Quoted passage:
++++
Texture uploads on Android
RAD Game Tools, my employer, recently (version 2.2e) started shipping Bink 2.2 on Android, and we decided it was time to go over the example texture upload code in our SDK and see if there was any changes we should make – the original code was written years ago. So far, the answer seems to be “no”: what we’re doing seems to be about as good as we can expect when sticking to “mainstream” GL ES, reasonably widely-deployed extensions and the parts of Android officially exposed in the NDK. That said, I have done a bunch of performance measurements over the past few days, and they paint an interesting (if somewhat depressing) picture. A lot of people on Twitter seemed to be interested in my initial findings, so I asked my boss if it was okay if I published the “proper” results here and he said yes – hence this post.
Setting
Okay, here’s what we’re measuring: we’re playing back a 1280×720 29.97fps Bink 2 video – namely, an earlier cut of this trailer that we have a very high-quality master version of (it’s one of our standard test videos); I’m sure the exact version of the video we use is on the Internet somewhere too, but I didn’t find it within the 2 minutes of googling, so here goes. We’re only using the first 700 frames of the video to speed up testing (700 frames is enough to get a decent sample).
Like most popular video codecs, Bink 2 produces output data in planar YUV, with the U/V color planes sub-sampled 2x both horizontally and vertically. These three planes get uploaded as 3 separate textures (which together form a “texture set”): one 1280×720 texture for luminance (Y) and two 640×360 textures for chrominance (Cb/Cr). (Bink and Bink 2 also support encoding an alpha channel, which adds another 1280×720 texture to the set). All three textures use the GL_LUMINANCE
pixel format by default, with GL_UNSIGNED_BYTE
data; that is, one byte per texel. This data is converted to RGB using a simple fragment shader.
Every frame, we upload new data for all 3 textures in a set using glTexSubImage2D
from the internal video frame buffers, uploading the entire image (we could track dirty regions fairly easily, but with slow uploads this increases frame rate variance, which is a bad thing). We then draw a single quad using the 3 textures and our fragment shader. All very straightforward stuff.
Furthermore, we actually keep two texture sets around – everything is double-buffered. You will see why this is a good idea despite the increased memory consumption in a second.
++++
Information given:
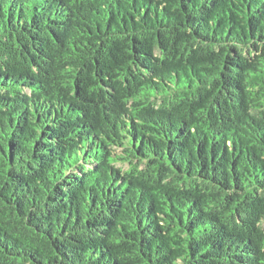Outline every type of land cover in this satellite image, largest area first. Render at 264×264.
Instances as JSON below:
<instances>
[{
  "label": "trees",
  "instance_id": "1",
  "mask_svg": "<svg viewBox=\"0 0 264 264\" xmlns=\"http://www.w3.org/2000/svg\"><path fill=\"white\" fill-rule=\"evenodd\" d=\"M264 0H0V264H264Z\"/></svg>",
  "mask_w": 264,
  "mask_h": 264
},
{
  "label": "rangeland",
  "instance_id": "2",
  "mask_svg": "<svg viewBox=\"0 0 264 264\" xmlns=\"http://www.w3.org/2000/svg\"><path fill=\"white\" fill-rule=\"evenodd\" d=\"M263 227H264V224H263Z\"/></svg>",
  "mask_w": 264,
  "mask_h": 264
}]
</instances>
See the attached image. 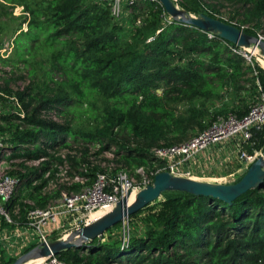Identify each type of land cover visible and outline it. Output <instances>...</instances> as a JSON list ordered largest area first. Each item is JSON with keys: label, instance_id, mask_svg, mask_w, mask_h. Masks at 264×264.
<instances>
[{"label": "trees", "instance_id": "obj_1", "mask_svg": "<svg viewBox=\"0 0 264 264\" xmlns=\"http://www.w3.org/2000/svg\"><path fill=\"white\" fill-rule=\"evenodd\" d=\"M225 3L237 5L230 17L237 16L236 27L243 26L250 35L261 34L264 0H179L186 11L229 24L230 20L219 16ZM37 4L24 3L31 19L14 38L17 54L25 61L22 55L30 49L23 40L33 42L30 48L50 50L51 66L61 78L54 80L50 75L53 85L39 87L33 82L15 92L8 80L0 85V99L14 96L20 105L0 113L4 136L0 151L8 153L2 157L22 163L38 160L27 173H10L18 178V188L40 181L33 186L40 191L64 163L69 175L91 184L97 172L105 171L88 159L91 147L96 148L93 155L111 154L105 161L119 165L112 173L125 168L155 170L163 161L150 153L151 148L181 143L192 123L203 126V111L191 108L184 116L177 112V103L217 98L226 85L244 88L240 83L249 84L250 93L264 95V68L258 62L248 64L233 52L234 44L216 34L209 38L207 32L169 18L157 0H139L131 7L134 19L129 29L114 21L103 3L42 0ZM139 4L146 11L138 13ZM138 17H142L140 25L135 23ZM249 107L236 106L230 113L240 117ZM80 113L94 121L88 129L73 123ZM57 115L64 121L57 120ZM245 146L249 153L263 150L264 124L252 129ZM62 148L67 150L63 156L57 151ZM161 196L127 217L129 224L142 220L143 232L129 234L126 241L121 237L103 241L102 235L87 245L61 250L57 256L65 264H264V181L231 204L183 191H166ZM44 199L37 195V205H44ZM17 204L23 219L16 221L23 224L25 206L20 207L13 197L7 207L11 210ZM12 261L0 251V264Z\"/></svg>", "mask_w": 264, "mask_h": 264}, {"label": "built area", "instance_id": "obj_2", "mask_svg": "<svg viewBox=\"0 0 264 264\" xmlns=\"http://www.w3.org/2000/svg\"><path fill=\"white\" fill-rule=\"evenodd\" d=\"M92 1L106 4L110 9L113 20L121 23L124 21L125 16L130 13L131 7L139 0ZM207 35L211 38L214 33L207 31ZM231 48L233 52L248 58L242 52L245 47L234 44ZM260 57L262 56L260 55ZM11 99L17 105V108H19L18 100L14 96ZM3 112L5 111H2L0 108V113ZM263 124L264 95L260 94L249 107L248 112L243 116L239 117L235 113L217 116L210 127L187 141L171 146H156L151 148L150 153L155 158L163 161V164L160 168L151 171L149 174H143L138 182L134 181L127 171L123 169L115 173L97 172L92 183L85 186L84 189L74 193L62 192L60 199L55 204L44 208L34 206L30 210H27L26 221L23 224H20L13 218V215L19 213L18 204L11 210L7 207V203L11 201L17 192L19 180L16 176L11 175L3 169L0 164V251H5L14 257L15 254L20 253L27 246L31 244L39 245L46 241L47 234L64 227L65 222L69 219L85 218L81 224L82 226L92 222H86V219L93 211L111 210L127 194L130 196L132 193H137L140 189L152 184L154 175L159 171H168L174 176L196 178L198 176L196 175V171L200 172L198 171L200 170L198 169V165L201 162L200 158H203V155L206 153L207 157L209 156L208 159L214 158V161H211V163L216 162L219 166L226 163L233 164V162L238 161L247 168L258 156L262 155V149L249 153L245 150L244 146L249 144L252 129L259 128ZM3 137L0 136V147L3 143ZM227 141H231V149L225 158H222L220 152L221 149L227 148V146L223 145V142ZM215 145H219L216 151L213 149ZM7 154L3 150L0 151V163L3 161L2 156H6ZM30 162L38 164V160ZM64 164L65 170H67L68 166L66 163ZM235 173H230L227 177L235 179ZM73 179L78 182H82L83 180L82 177L77 175L73 176ZM80 227L77 224L71 230V233ZM128 237L129 233L123 231L121 239L126 241ZM42 258L39 264H65L55 254L42 256Z\"/></svg>", "mask_w": 264, "mask_h": 264}, {"label": "rangeland", "instance_id": "obj_3", "mask_svg": "<svg viewBox=\"0 0 264 264\" xmlns=\"http://www.w3.org/2000/svg\"><path fill=\"white\" fill-rule=\"evenodd\" d=\"M41 1L42 0H10L6 2L4 0H0V85L3 86L5 81L8 80L9 81L8 86L13 92L17 90H21L22 88L30 84H34V83H36L39 87H42L44 84L53 85L51 81L49 80L50 75L54 78V80H59L61 78V76L58 74L59 72L54 70L51 66L50 50L42 49V48H39V49L30 48L33 45V42L30 40H23V44L25 45L26 49L27 48L30 49L27 52L25 51L24 54L22 55L25 57L24 58L25 61H23L19 59L18 54H17L18 50L16 49L15 44H14V38L16 37V34L20 30L25 31L31 19V14L24 6V3L35 7L36 5H38L37 3ZM89 1H92V0H89ZM174 2L179 8L183 9L179 5V0H174ZM139 5L141 9H139L140 12L138 13L146 11V7H143L142 4H139ZM236 6L237 5L235 4L225 3L224 6L220 8L219 16L223 18L224 20H230L231 23L229 24L234 25V23H238L236 19L237 16H234L235 18L234 17L230 18L232 17V15H234L233 9ZM132 10L133 9H131L130 13L125 16L124 21L121 22L128 29L132 26L133 19H134V17L132 16L133 14ZM186 12L187 14L192 15V16L199 15L198 13H193L189 11H186ZM138 18L139 19H135V23L137 25H140L141 22L139 20L142 19V17H138ZM169 21L170 20H168L167 22ZM244 25H247V24H244ZM240 29L243 30V26L240 27ZM258 32L262 34V35L261 34H258V35H261L264 37V19L262 21V26L258 28ZM259 50L255 49L253 44H250L249 46L245 47L244 50H242V52L246 54L248 58L249 57L250 58L249 59L246 57H243V58L250 65L251 64L254 65L255 62H258L260 66L264 68V60H262V57H260L261 54ZM181 63H184V61L182 60ZM240 85L242 86L245 85V87L240 88L239 90H236L233 84L224 86L223 88L220 89L219 91L220 96L217 98L215 97L207 98V99L197 98L191 102L177 103L176 104L177 112L184 116L188 115L191 108L192 110H195L196 113H198L199 111L201 112L203 111V115L202 117H200L202 119V125H203L202 128L198 126L197 124L192 123L190 125V128L186 130V133H185L186 138L183 141H187L191 139L192 137L196 136L198 133L202 132L203 130H206L208 127L211 126L212 122L215 120L217 116H225L229 114L231 109L235 108L236 106L237 107L238 106L247 107V108L251 106L256 100V98L258 97V95H256L255 92L250 93L249 84L240 83ZM158 91L160 92L161 90H158ZM6 97L4 99H0V108L2 109V111L10 112V111L17 110L18 109L17 105L14 103L11 97L9 96L7 98ZM97 105L100 106L99 100L97 102ZM55 117L57 120L61 122L64 121V118L59 115ZM73 123H75L76 127L79 129H88L89 127L93 125L94 121L90 119L87 116V114L80 113L78 114V117L76 116L74 118ZM2 134L3 133H0V136H3ZM69 143L72 147H75V149H79L76 143L72 141H69ZM231 144H232L231 141L223 142V145L229 146V151L231 149L230 148ZM218 146L219 145L213 146V149H216ZM244 148L245 150L247 149L246 146H244ZM95 150L96 148L91 147L89 157H88L89 160L93 161V164L100 165L101 167H103L105 172H108V173H112V169L115 166L119 167V165H116L113 162L105 161L106 158L111 159V154L109 152H104L98 155H93V152ZM57 151H58V154H61L62 156L65 155V153L67 152V150L64 148L57 149ZM221 157L225 158V155H221ZM201 159L202 157L200 158V161ZM2 160L3 161L0 163L1 167L5 169L6 171H8L9 173H12V172H15L16 174L27 173L32 169V167H35L37 165L32 162L22 163V162H19V160L9 161V160H6L5 158H3ZM203 161H205V163L202 164V162H200L201 167H200V170H198L200 172L198 173L196 171V175L201 177L199 178L200 180L209 181L211 177L209 176L210 179H207V153L203 155ZM234 164H236V167L233 166L234 168H239V170L236 171L234 175V178L236 179L237 177L242 176L247 168H245L244 165H241L240 162L238 161H236ZM64 165L57 166V171L55 172L53 177L49 180L47 185L38 192L34 191L33 186L38 185L40 181H35L34 183L30 185H25V184L20 185L14 197H16V201L20 203L21 205L20 207L25 206L23 209L21 208L23 212H27V210H30L34 206H37L39 208H44V207L53 205L60 199L62 192L74 193L81 189H84L85 186L88 185L86 184L87 183L86 180L83 179L82 182H80L81 183L80 187H77V188L72 187L71 186L72 183L78 182V181L74 180L73 176L67 173V170H65ZM139 169H136L135 171H132V172L129 171L128 168H125L124 170H126L127 173L136 182L140 180L143 174L146 175V174H149L151 171H153V169H146L144 167H142V169L141 168ZM203 175H206V176H203ZM235 179H230L227 177V173H223V174L218 175V178L216 180L211 179V181L220 182V183H232L235 181ZM55 193H60V194L59 196L55 198H51V196L54 195ZM37 195L41 197H45V199L43 200L45 201L44 205L42 206L37 205L36 203ZM91 216L92 214L90 215V219H91ZM13 218H15L18 221L23 219L20 213L17 215H13ZM126 219H124L118 227L112 228L111 231L105 232L103 234L102 240L107 241L110 238L121 237L123 234V231L125 233L128 232L129 234H138L139 232H143V230L146 228L145 223H143V221L140 219L130 224ZM84 220L85 218L67 220L65 222L64 227L56 229L50 232L49 234H47L46 235L47 240L60 239L66 236L67 234H70L71 230L74 229L77 224L79 226H82L81 224L84 222ZM24 251L25 249H23V251H21L20 253L15 254L14 257H10V258L14 260L20 254L24 253ZM3 256L5 257V259L9 258L6 253H3Z\"/></svg>", "mask_w": 264, "mask_h": 264}, {"label": "water", "instance_id": "obj_4", "mask_svg": "<svg viewBox=\"0 0 264 264\" xmlns=\"http://www.w3.org/2000/svg\"><path fill=\"white\" fill-rule=\"evenodd\" d=\"M165 13L179 22L193 25L202 31L213 32L220 38L237 46L247 47L253 44L260 49L264 57V38L260 35H250L240 28L228 24L218 18L201 13L192 16L179 8L174 0H157ZM264 181V148L235 182L220 183L203 181L194 178L174 176L168 171H159L154 175L153 183L140 189L134 199L129 202V194L119 200L114 207L103 213L92 222L75 229L67 239L46 240L35 245L15 258L10 264H20L33 257L57 255L61 250L89 244L93 239L100 238L109 228L122 222L132 213L159 199L166 191H183L196 196H210L231 204L236 198L252 188H258Z\"/></svg>", "mask_w": 264, "mask_h": 264}, {"label": "crops", "instance_id": "obj_5", "mask_svg": "<svg viewBox=\"0 0 264 264\" xmlns=\"http://www.w3.org/2000/svg\"><path fill=\"white\" fill-rule=\"evenodd\" d=\"M223 149H221L220 153H221V155H225L226 156V154L229 151V146H227V148H223ZM214 151H216V149H214ZM208 158H209V156L207 157V179H210L209 178V176H210L211 179L216 180L218 178V175H220V174L227 173V175H229L230 173L236 172L239 169V168H234L233 167V166L236 167V164H234V163L233 164L232 163H226L225 165L219 166V165H217L216 162L211 163V161H214V158L213 159H208ZM201 162H202V164L205 163V161H203V158L201 159ZM200 167H201V163L199 164V168L198 169H200ZM203 176H206V175H203ZM197 177H198L197 179L201 178L199 176H197ZM203 179H205V178H203ZM211 179L209 180L210 182H212ZM2 252L6 253L5 251H2ZM6 254L8 255V257H12V255H10L8 253H6Z\"/></svg>", "mask_w": 264, "mask_h": 264}, {"label": "bare ground", "instance_id": "obj_6", "mask_svg": "<svg viewBox=\"0 0 264 264\" xmlns=\"http://www.w3.org/2000/svg\"><path fill=\"white\" fill-rule=\"evenodd\" d=\"M255 49L259 50L258 47H255ZM259 51H260V50H259ZM262 60H264V57H262ZM197 178H198V177H196V178H194V179H197ZM198 180H200V179H198ZM135 194H136V193H132V194L129 196V198H128V201H129V202H131V201L134 199ZM95 212H96V213H95ZM95 212H93L94 214L91 213V214H92L91 219H90V215H91V214L87 217L86 222L93 221L94 219L98 218L99 216H101L103 213H105V212H107V211H105V210H98V211H95ZM92 217H93V219H92ZM70 234H71V233H70ZM70 234L64 236L63 238H64V239H67V238L70 236ZM42 259H43L42 256H40V257L28 258V259L24 260L23 262H21L20 264H39V263L42 261Z\"/></svg>", "mask_w": 264, "mask_h": 264}]
</instances>
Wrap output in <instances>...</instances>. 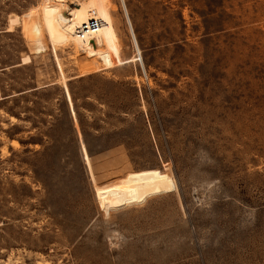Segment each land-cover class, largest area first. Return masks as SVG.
Masks as SVG:
<instances>
[{
	"label": "rangeland",
	"instance_id": "rangeland-1",
	"mask_svg": "<svg viewBox=\"0 0 264 264\" xmlns=\"http://www.w3.org/2000/svg\"><path fill=\"white\" fill-rule=\"evenodd\" d=\"M0 264H264V0H0Z\"/></svg>",
	"mask_w": 264,
	"mask_h": 264
},
{
	"label": "bare ground",
	"instance_id": "bare-ground-1",
	"mask_svg": "<svg viewBox=\"0 0 264 264\" xmlns=\"http://www.w3.org/2000/svg\"><path fill=\"white\" fill-rule=\"evenodd\" d=\"M76 6L70 7L69 5L64 6V12L67 16L68 23L73 25L75 24V20L78 17V9ZM97 24V27L94 28L93 23ZM76 31L78 32V36L82 40V42L85 44L87 43V38L91 37L94 33H103L104 36L106 37V40L110 47L113 50H116L117 44H116V39L115 35L113 32V28L110 24V22L107 19H101L98 17L97 13L95 10H90L89 11V18L86 21H80L78 25L76 26ZM87 45V44H85ZM15 142V141H14Z\"/></svg>",
	"mask_w": 264,
	"mask_h": 264
},
{
	"label": "trees",
	"instance_id": "trees-1",
	"mask_svg": "<svg viewBox=\"0 0 264 264\" xmlns=\"http://www.w3.org/2000/svg\"><path fill=\"white\" fill-rule=\"evenodd\" d=\"M69 91H70V94H71V98L75 101L76 98H75L74 92L71 89ZM84 142H85V145H86L88 154L91 156L92 155V152H91L90 143H89V141H88V139L86 137L84 138Z\"/></svg>",
	"mask_w": 264,
	"mask_h": 264
},
{
	"label": "built area",
	"instance_id": "built-area-1",
	"mask_svg": "<svg viewBox=\"0 0 264 264\" xmlns=\"http://www.w3.org/2000/svg\"><path fill=\"white\" fill-rule=\"evenodd\" d=\"M93 26H94V28H96V27H97V24L94 22V23H93Z\"/></svg>",
	"mask_w": 264,
	"mask_h": 264
}]
</instances>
++++
Required tasks:
**a)** In the texture upload write-up, how many frames of the video are used for testing?
**b)** Rewrite the texture upload write-up from "Furthermore, we actually" up to and including "in a second.", substituting "triple-buffered" for "double-buffered".

Responses in order:
**a)** The first 700 frames.

**b)**
Furthermore, we actually keep two texture sets around – everything is triple-buffered. You will see why this is a good idea despite the increased memory consumption in a second.